Document text:

BEGIN

Jalil and Ayesha live in Gazipur, a town around an hour north of Bangladesh’s capital Dhaka.  The husband and wife team are conducting mapping surveys to find where people with disabilities live, which is crucial in enabling Sightsavers to support them across the country. 

Jalil’s organisation, Physically Disabled Development Organisation, then refers people to Sightsavers’ formal employment programme which, as part of the Inclusive Futures initiative, supports people with skill-based training, enabling them to find employment and earn a living.

Jalil has been disabled since birth. To walk he uses his arms to support his weight and Ayesha helps him to reverse while on his motorbike. “I have been able to collect the data of 200 people with disabilities who intend to work in Gazipur.” Jalil explains. “To conduct the survey, we look for people with disabilities between the ages of 18 and 35 in the area. We go to authorities and ask for the available information.”

It was on one of their house-to-house searches that they located Nipa, who is in her second year of college. “Although she is a student, she wants a job,” Jalil says.

Watch the video to follow Jalil and Ayesha’s visit to Nipa’s home

Nipa is studying engineering while living with her family. Although the 19-year-old comes across as self-assured, she calmly recounts how she has often been treated differently because of her disability. “When I walk in the street many people stare at me,” she explains. “At first classmates don’t want to mix with me. But over the time when they get to know me and realise my pain, then they start to befriend me.”

Since birth, one side of Nipa’s body has been weaker than the other. Although she doesn’t know the cause, when she was a young child a doctor told her mother Momotaz she needed to have an operation for her condition to improve. Momotaz told us a friend’s child had a similar operation but unfortunately it resulted in their condition deteriorating. In the end, Momotaz feared the risk was too high and didn’t take Nipa for the operation.

Jalil remembers when he first met the family in 2007: “Nipa’s mother said that her daughter wanted to study and asked if I could arrange something for her. So I went to the college and now her tuition fee is completely free now. We also arranged an annual government allowance.

“People with disabilities are not disabled. They are also a human being, just like a person without disabilities. As a human being, they have honour in the society and their rights – that is what I want. There is no such thing as disability.”

Since then, Jalil has continued to support Nipa, and now, as part of the Inclusion Works project, they are working together to explore and plan employment prospects. “I want to get a job, because I am the eldest in my family,” Nipa explains. “I am the eldest daughter; I don’t have any brothers. My mother and father are both ill and I have two siblings. For them, I have to get a job.

“From a very young age I had a dream of joining the government service. I am interested in computers and really want to learn. In future, I want to have a better life, everyone wants to have a better life. We don’t have anything in our village.”

But Nipa knows all too well the challenges she’ll face. “When we apply for jobs they [employers] say that we may not get the job because of our disability, and question whether we will be able to do the job like a ‘normal person’,” she says. “Many obstacles may come because of this. Our disability is the main obstacle for applying.”

END

Work to complete: Extend the article above about Jalil, Ayesha and Nipa in Gazipur by writing what follows its final paragraph.

Provided data:

BEGIN

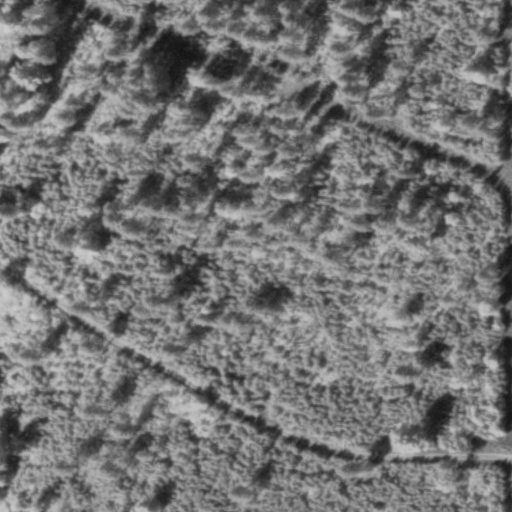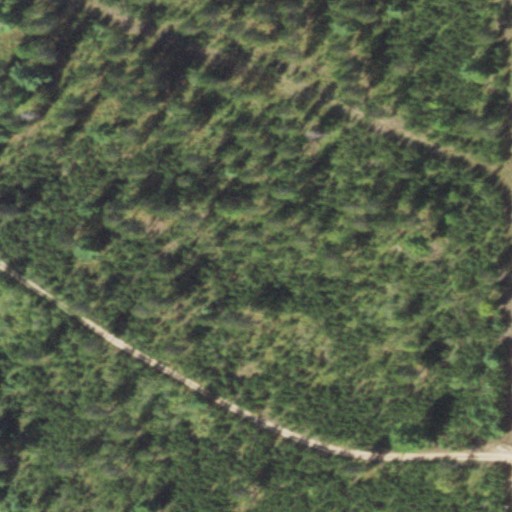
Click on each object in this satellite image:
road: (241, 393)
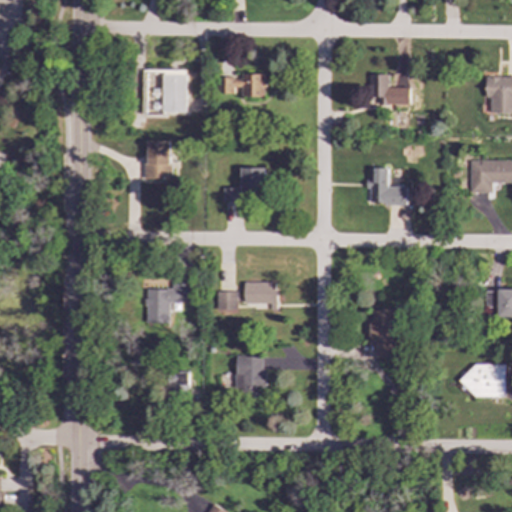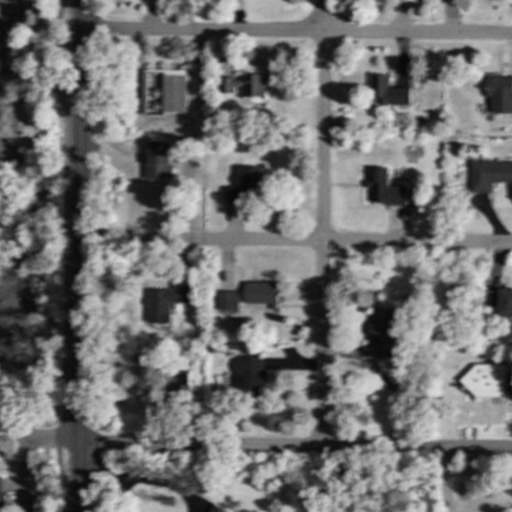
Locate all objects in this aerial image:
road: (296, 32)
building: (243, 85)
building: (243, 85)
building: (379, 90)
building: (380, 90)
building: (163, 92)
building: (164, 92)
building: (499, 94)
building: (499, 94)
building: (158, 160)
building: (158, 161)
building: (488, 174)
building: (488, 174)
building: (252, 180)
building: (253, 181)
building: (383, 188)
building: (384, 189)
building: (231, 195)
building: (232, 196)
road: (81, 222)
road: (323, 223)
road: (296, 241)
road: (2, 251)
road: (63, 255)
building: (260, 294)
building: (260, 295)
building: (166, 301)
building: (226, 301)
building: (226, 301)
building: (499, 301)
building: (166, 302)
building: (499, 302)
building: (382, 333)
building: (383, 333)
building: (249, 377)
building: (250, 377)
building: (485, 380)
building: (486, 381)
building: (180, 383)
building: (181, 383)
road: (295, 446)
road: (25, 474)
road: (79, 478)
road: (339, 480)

END

Result of this task:
Jalil explains further: “In Bangladesh, females are less advanced so if she has disabilities too, [discrimination] goes without saying. Sometimes when working with women and girls with disabilities, it becomes difficult for me to convince their family [they can work].

He goes on to speak proudly about how his wife supports him to reach more women with disabilities: “When we go to houses, Ayesha helps me. She calls the family from the house and we explain to them that their family member or child with a disability can be self-dependent.

“She inspires them; that’s why I feel sometimes her help is needed to speak on behalf of the women. I also have other female volunteers who have disabilities; I encourage families by saying: ‘She is a woman with a disability and she has come out to establish her rights, why wouldn’t you be able to do it? You have to speak out for your rights,’” Jalil adds.

“I am very happy [working] with him.” Ayesha explains. “He is a person with disabilities, and if he can help another person with disabilities to get a good job, that makes me very happy.

“I tell him if he has any problem, then I will be with you to support you.”

It’s not only Jalil’s organisation conducting the mapping. Access Bangladesh Foundation, a well-known non-governmental organisation coordinates mapping in other areas of the country and facilitates the link with vocational training opportunities and employers.

Safyeter, project coordinator at Access Bangladesh, explains the process: “First we ask people with disabilities to fill out a questionnaire to find out, according to their need, which educational  training institute is suitable for them.

“We then coordinate meetings with the institute and conduct meetings with employers to increase their awareness and encourage them to make their human resource policies more accessible for people with disabilities. After these sessions, when people with disabilities give them their CVs, they are employed more often.”

“Through advocacy we want to ensure that the people with disabilities get job opportunities in organisations according to their qualifications,” Jalil explains. “If they get support or assistance, they can bring change to the family, community, society and ultimately in the country.


UK Aid logo.

 

The Inclusive Futures formal employment programme is funded through UK Aid Connect, a DFID funding initiative that awards grants to groups who create innovative solutions to complex development challenges to make real change. It demonstrates the UK government’s commitment to global leadership on inclusive development by ensuring people with disabilities are central to international development policymaking and programmes.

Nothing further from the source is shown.